Replication maintains synchronized data copies across servers for availability, durability, and read scalability.

Replication is the maintenance of multiple copies of the same data across different database servers. By keeping synchronized replicas, a system can survive node failures, serve reads from nearby copies, and distribute load.

How It Works

Replication topologies include:

  • Primary-replica (leader-follower): One primary accepts writes and streams changes to read-only replicas. Simple and common, but the primary is a write bottleneck and a failover point.
  • Multi-primary (multi-leader): Several nodes accept writes, requiring conflict resolution.
  • Quorum-based: Writes and reads succeed when a majority of replicas agree, as in Cassandra or DynamoDB.

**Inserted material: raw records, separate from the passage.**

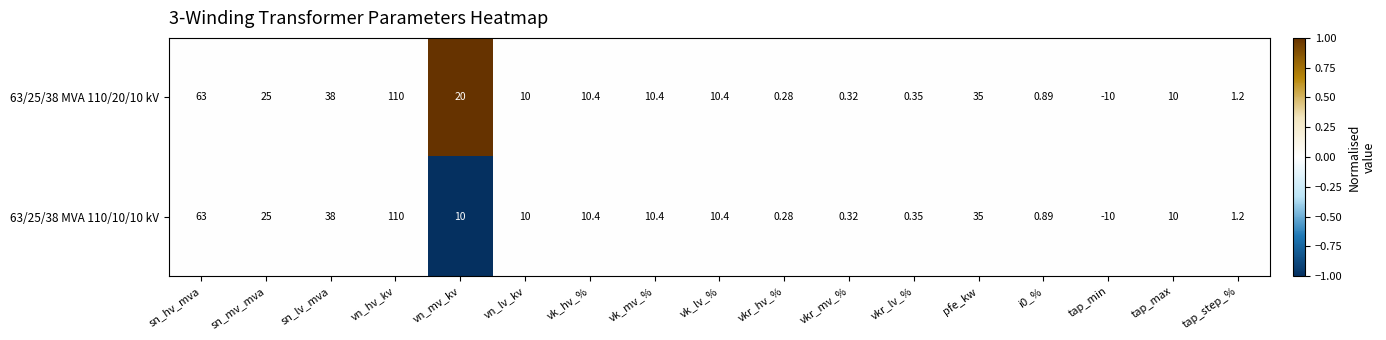

How many data points does each series have?

17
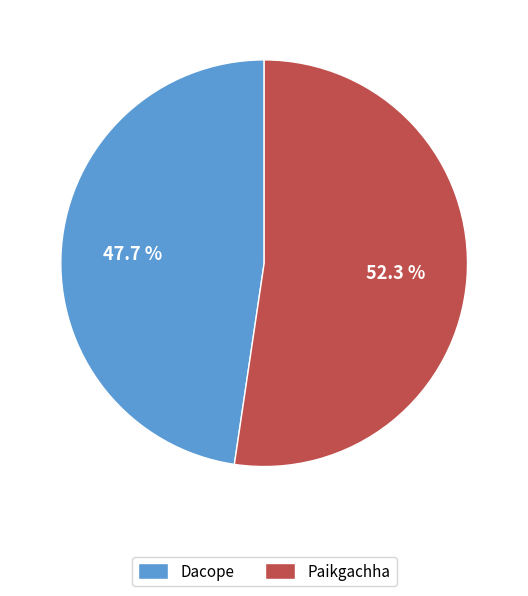

Which category has the biggest portion of the pie?

Paikgachha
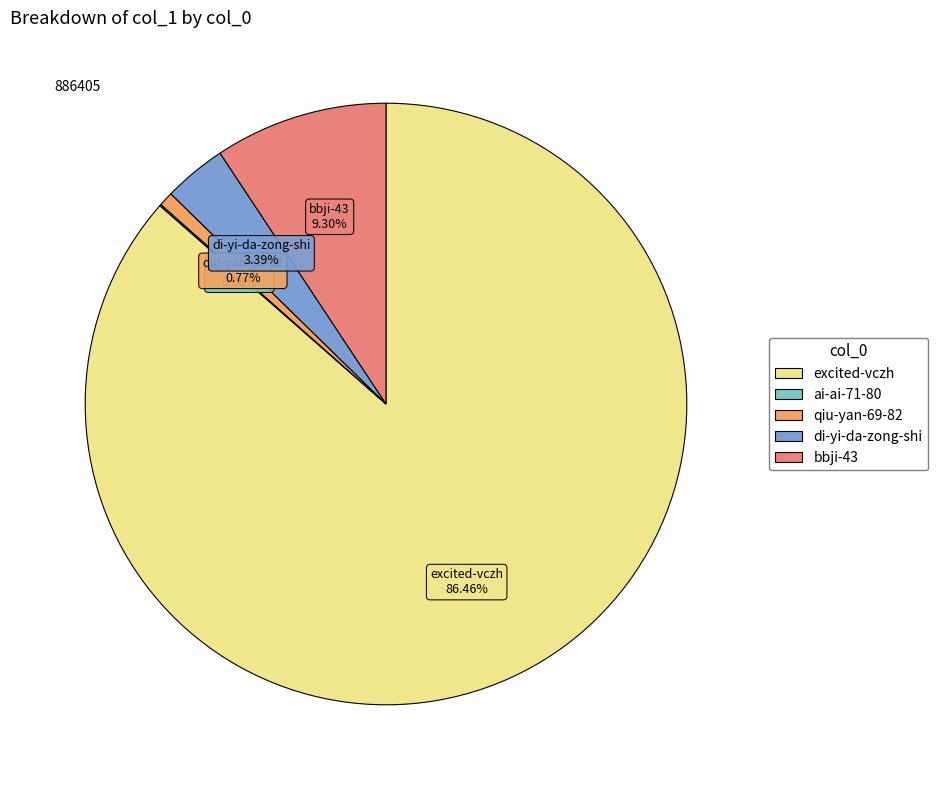

The bbji-43 slice represents 21% of the pie. True or false?

False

Replication can be synchronous (a write waits for replicas to acknowledge, ensuring no data loss but adding latency) or asynchronous (the primary commits immediately and replicas catch up, risking small data loss on failure). The delay between primary and replica is called replication lag.

Under the hood, engines ship a write-ahead log or binary log, or use change data capture, to propagate changes.

Why It Matters

Replication provides high availability through failover, durability through redundant copies, lower read latency through geographic replicas, and read scalability by spreading queries. It is a building block of nearly every production database deployment.

The trade-offs are replication lag (causing stale reads) and the consistency choices the CAP theorem forces during partitions.

Related Terms

Replication is often combined with sharding, governed by the CAP theorem, and frequently implemented using change data capture.